Popular east Belfast man loses cancer battle

By Allan Preston

Tributes have flooded in for a popular east Belfast man who had "a smile for all" after he died following a battle with lung cancer.

Nelson Glover was 57 when he died on June 29 after being diagnosed last September.

Mr Glover's death has prompted an outpouring of poignant tributes including a moving message from his brother John.

He wrote: "What a man. The most intelligent person I ever met, by a mile. My teacher of everything. You guided me, kept me right, you also taught my children and grandson. A true gentleman." Ahead of his funeral today, his family remembered him as a "great, kind man" who was loved by all - a claim backed by more than 30 touching family notices for him published in this newspaper on Monday.

Mr Nelson's other brother Billy added: "No farewells were spoken, no time to say goodbye, you were gone before we knew and only God knows why."

His sister Gina said: "You fell asleep with no goodbyes but memories of you will never die."

Mr Glover grew up on Yukon Street along with four sisters and two brothers, working as a glazier in Bangor during his career.

Yesterday his brother John told the Belfast Telegraph the close bond the siblings shared had only increased since learning of Nelson's illness.

He added that he would also hold dear the memory of a trip to England the brothers shared in 1985 to see the 'Clones Cyclone' Barry McGuigan claim a world boxing title.

"He was one of the most popular people I know, a great and kind man," he said.
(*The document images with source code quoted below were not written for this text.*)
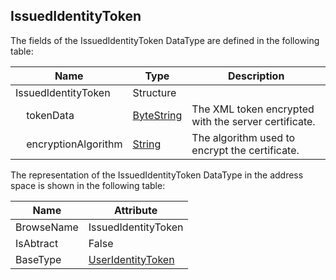 <!-- datatype -->
## IssuedIdentityToken
<!-- end of description -->
The fields of the IssuedIdentityToken DataType are defined in the following table:  

|Name|Type|Description|
|---|---|---|
|IssuedIdentityToken|Structure||
|&nbsp;&nbsp;&nbsp;&nbsp;tokenData|[ByteString](../../../Part3/DataTypes/ByteString/readme.md)|The XML token encrypted with the server certificate.|
|&nbsp;&nbsp;&nbsp;&nbsp;encryptionAlgorithm|[String](../../../Part3/DataTypes/String/readme.md)|The algorithm used to encrypt the certificate.|

The representation of the IssuedIdentityToken DataType in the address space is shown in the following table:  

|Name|Attribute|
|---|---|
|BrowseName|IssuedIdentityToken|
|IsAbtract|False|
|BaseType|[UserIdentityToken](../../../Part4/DataTypes/UserIdentityToken/readme.md)|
"He loved and adored his family.

"When he was diagnosed with lung cancer last September, he was told he would have between four and eight months but he lasted a bit longer."

John said his brother had bravely accepted his condition could not be cured, but was determined to enjoy as much time with his family as possible.
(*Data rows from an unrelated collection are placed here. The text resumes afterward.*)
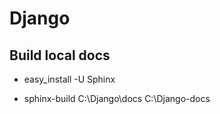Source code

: # Django

## Build local docs

+ easy_install -U Sphinx

+ sphinx-build C:\Django\docs C:\Django-docs 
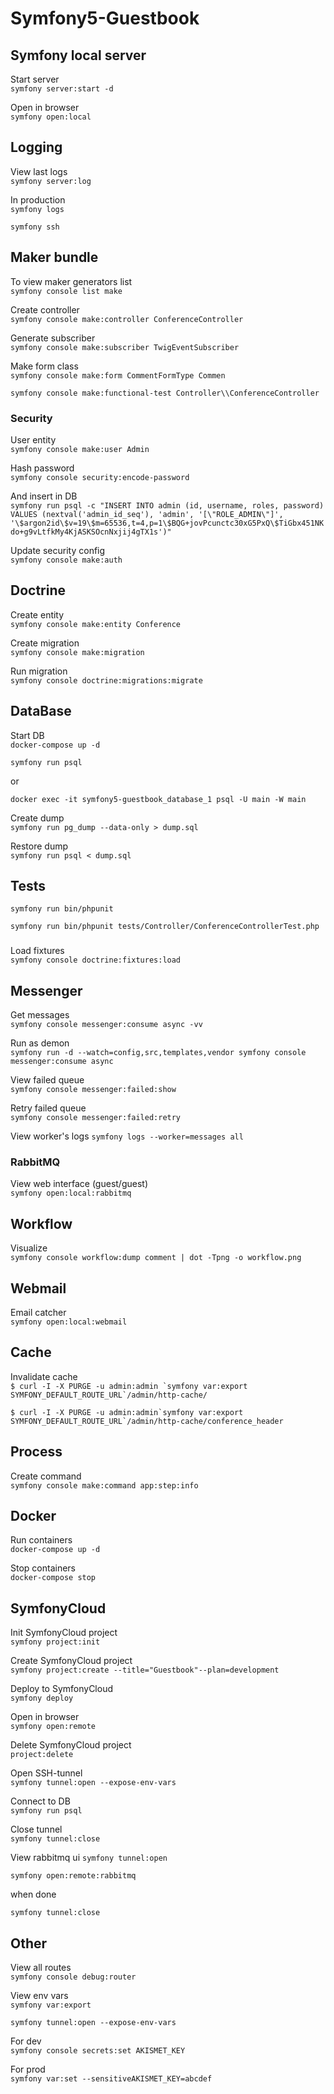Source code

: # Symfony5-Guestbook

## Symfony local server
Start server<br/>
``
symfony server:start -d
``

Open in browser<br/>
``
symfony open:local
``

## Logging
View last logs<br/>
``
symfony server:log
``

In production<br/>
``
symfony logs
``

``
symfony ssh
``

## Maker bundle
To view maker generators list<br/>
``
symfony console list make
``

Create controller<br/>
``
symfony console make:controller ConferenceController
``

Generate subscriber<br/>
``
symfony console make:subscriber TwigEventSubscriber
``

Make form class<br/>
``
symfony console make:form CommentFormType Commen
``

``
symfony console make:functional-test Controller\\ConferenceController
``

### Security

User entity<br/>
``
symfony console make:user Admin
``

Hash password<br/>
``
symfony console security:encode-password
``

And insert in DB<br/>
``
symfony run psql -c "INSERT INTO admin (id, username, roles, password) VALUES (nextval('admin_id_seq'), 'admin', '[\"ROLE_ADMIN\"]', '\$argon2id\$v=19\$m=65536,t=4,p=1\$BQG+jovPcunctc30xG5PxQ\$TiGbx451NKdo+g9vLtfkMy4KjASKSOcnNxjij4gTX1s')"
``

Update security config<br/>
``
symfony console make:auth
``

## Doctrine
Create entity<br/>
``
symfony console make:entity Conference
``

Create migration<br/>
``
symfony console make:migration
``

Run migration</br>
``
symfony console doctrine:migrations:migrate
``

## DataBase 
Start DB<br/>
``
docker-compose up -d
``

``
symfony run psql
``

or

``
docker exec -it symfony5-guestbook_database_1 psql -U main -W main
``

Create dump<br/>
``
symfony run pg_dump --data-only > dump.sql
``

Restore dump<br/>
``
symfony run psql < dump.sql
``

## Tests
``
symfony run bin/phpunit
``

``
symfony run bin/phpunit tests/Controller/ConferenceControllerTest.php
``

###
Load fixtures<br/>
``
symfony console doctrine:fixtures:load
``

## Messenger
Get messages<br/>
``
symfony console messenger:consume async -vv
``

Run as demon<br/>
``
symfony run -d --watch=config,src,templates,vendor symfony console messenger:consume async
``

View failed queue<br/>
``
symfony console messenger:failed:show
``

Retry failed queue<br/>
``
symfony console messenger:failed:retry
``

View worker's logs
``
symfony logs --worker=messages all
``

### RabbitMQ
View web interface (guest/guest)<br/>
``
symfony open:local:rabbitmq
``

## Workflow
Visualize<br/>
``
symfony console workflow:dump comment | dot -Tpng -o workflow.png
``

## Webmail
Email catcher<br/>
``
symfony open:local:webmail
``

## Cache
Invalidate cache<br/>
``
$ curl -I -X PURGE -u admin:admin `symfony var:export SYMFONY_DEFAULT_ROUTE_URL`/admin/http-cache/
``

``
$ curl -I -X PURGE -u admin:admin`symfony var:export SYMFONY_DEFAULT_ROUTE_URL`/admin/http-cache/conference_header
``

## Process
Create command<br/>
``
symfony console make:command app:step:info
``

## Docker
Run containers<br/>
``
docker-compose up -d
``

Stop containers<br/>
``
docker-compose stop
``

## SymfonyCloud
Init SymfonyCloud project<br/>
``
symfony project:init
``

Create SymfonyCloud project<br/>
``
symfony project:create --title="Guestbook"--plan=development
``

Deploy to SymfonyCloud<br/>
``
symfony deploy
``

Open in browser<br/>
``
symfony open:remote
``

Delete SymfonyCloud project<br/>
``
project:delete
``

Open SSH-tunnel<br/>
``
symfony tunnel:open --expose-env-vars
``

Connect to DB<br/>
``
symfony run psql
``

Close tunnel<br/>
``
symfony tunnel:close
``

View rabbitmq ui
``
symfony tunnel:open
``

``
symfony open:remote:rabbitmq
``

when done

``
symfony tunnel:close
``

## Other
View all routes<br/>
``
symfony console debug:router
``

View env vars<br/>
``
symfony var:export
``

``
symfony tunnel:open --expose-env-vars
``


For dev<br/>
``
symfony console secrets:set AKISMET_KEY
``

For prod<br/>
``
symfony var:set --sensitiveAKISMET_KEY=abcdef
``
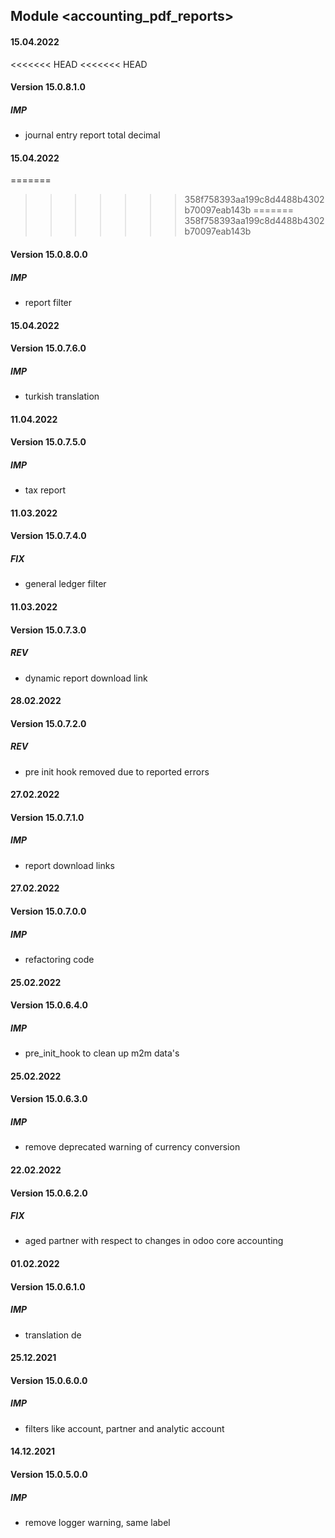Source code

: ## Module <accounting_pdf_reports>

#### 15.04.2022
<<<<<<< HEAD
<<<<<<< HEAD
#### Version 15.0.8.1.0
##### IMP
- journal entry report total decimal

#### 15.04.2022
=======
>>>>>>> 358f758393aa199c8d4488b4302b70097eab143b
=======
>>>>>>> 358f758393aa199c8d4488b4302b70097eab143b
#### Version 15.0.8.0.0
##### IMP
- report filter

#### 15.04.2022
#### Version 15.0.7.6.0
##### IMP
- turkish translation

#### 11.04.2022
#### Version 15.0.7.5.0
##### IMP
- tax report

#### 11.03.2022
#### Version 15.0.7.4.0
##### FIX
- general ledger filter

#### 11.03.2022
#### Version 15.0.7.3.0
##### REV
- dynamic report download link

#### 28.02.2022
#### Version 15.0.7.2.0
##### REV
- pre init hook removed due to reported errors

#### 27.02.2022
#### Version 15.0.7.1.0
##### IMP
- report download links

#### 27.02.2022
#### Version 15.0.7.0.0
##### IMP
- refactoring code

#### 25.02.2022
#### Version 15.0.6.4.0
##### IMP
- pre_init_hook to clean up m2m data's


#### 25.02.2022
#### Version 15.0.6.3.0
##### IMP
- remove deprecated warning of currency conversion

#### 22.02.2022
#### Version 15.0.6.2.0
##### FIX
- aged partner with respect to changes in odoo core accounting

#### 01.02.2022
#### Version 15.0.6.1.0
##### IMP
- translation de

#### 25.12.2021
#### Version 15.0.6.0.0
##### IMP
- filters like account, partner and analytic account

#### 14.12.2021
#### Version 15.0.5.0.0
##### IMP
- remove logger warning, same label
"One of my sisters asked him to come and live with her so she could look after him, but he knew what was ahead and didn't want to put that burden on her," he said.

"The family are all so massively proud of who he was and what he did. He was an unbelievable character."

Following his diagnosis, Nelson's sister Jennifer resolved to hold a dinner for all seven siblings every Thursday.

"We did that every single week and he loved it, the craic was good and it meant we were having special moments with him that were personal to us," said John.

"For that short period every week, everyone had a smile on their face."

John said his brother also regularly paid to bring his siblings out for lunch.

"He was so thoughtful - he said to me, 'What am I going to do with this money, somebody may as well have it'. That was just typical of him.

"He was just an unbelievable man and a great human being."

His funeral takes place at 1pm today at the James Brown and Sons Funeral Home on the Newtownards Road before proceeding to Roselawn Cemetery.